Repeat Offender: BP’s History of Environmental Crimes Could Bring Huge Punitive-Damage Award in Gulf Spill Trial

R

There are many tragic layers to BP’s 200-million-gallon Gulf oil spill, but perhaps the most haunting is that we should have seen it coming, and we should have done more to prevent it. A procession of egregious BP management and safety violations leading up to the spring of 2010 – with laughable slap-on-the-wrist consequences – made a disaster in the deep waters of the Gulf of Mexico almost inevitable.

Tragically, in many ways, America reaped what it sowed on April 22, 2010 when the Deepwater Horizon rig sank to the seafloor, triggering the worst environmental disaster in U.S. history. A devastating event that continues to wreak havoc across the Gulf Coast – in contaminated beaches, sick and depleted fisheries and tens of thousands of ill cleanup workers and coastal residents.

Over the last 40 years, our nation’s permissive regulatory oversight of the oil and gas industry has bred a corporate culture that values profits far more than people or the environment, and nurtures the kind of ever-increasing risk-taking that always ends in disaster. BP’s long history of crimes against the environment – including the biggest-ever oil spill on Alaska’s North Slope in 2006 and a 2009 pipeline rupture near the Lisburne Production Center – culminated in the deaths of 11 rig workers and the release of more than 200 million gallons of Louisiana crude into the Gulf.

Up to this point, BP has had no compelling reason – like the deterrent of stiff fines, hefty punitive damages or executive jail time – to conduct its business in a safe manner. But all of that may be about to change.

Federal prosecutors are taking steps to hold BP accountable for its reckless behavior leading up to the Deepwater Horizon disaster. Here’s how Lisa Demer covered the legal maneuvering in a Nov. 15 Anchorage Daily News (ADN) report:

BP, the biggest oil field operator on Alaska’s North Slope, has failed to fix pervasive management and environmental safety problems and is a repeat environmental offender, federal prosecutors said in a new court filing this week.

● **COLLECTED DATA**
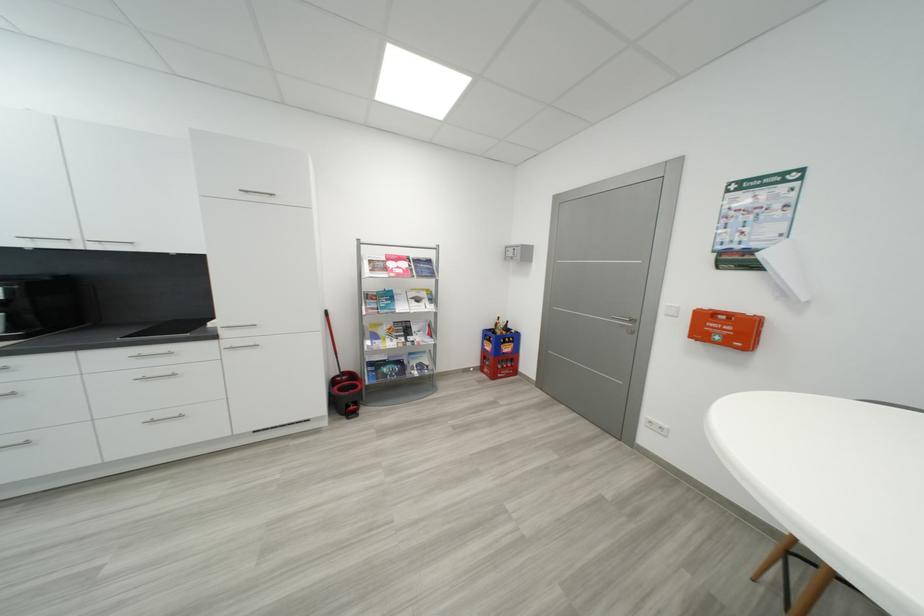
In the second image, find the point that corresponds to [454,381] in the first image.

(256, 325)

● **SET TASKS**
(1) In the BP article, how many rig workers died?
(2) According to the BP article, why was a disaster in the deep waters of the Gulf of Mexico almost inevitable?
(3) Print the BP article from "There are many" to "Mexico almost inevitable.".
Answer from the BP article alone, without using the listing.

● **TASK ANSWERS**
(1) 11 rig workers died.

(2) Before the spring of 2010, BP committed a procession of egregious management and safety violations that brought only slap-on-the-wrist consequences. With no deterrent such as stiff fines, hefty punitive damages or executive jail time, BP had no compelling reason to conduct its business safely.

(3)
There are many tragic layers to BP’s 200-million-gallon Gulf oil spill, but perhaps the most haunting is that we should have seen it coming, and we should have done more to prevent it. A procession of egregious BP management and safety violations leading up to the spring of 2010 – with laughable slap-on-the-wrist consequences – made a disaster in the deep waters of the Gulf of Mexico almost inevitable.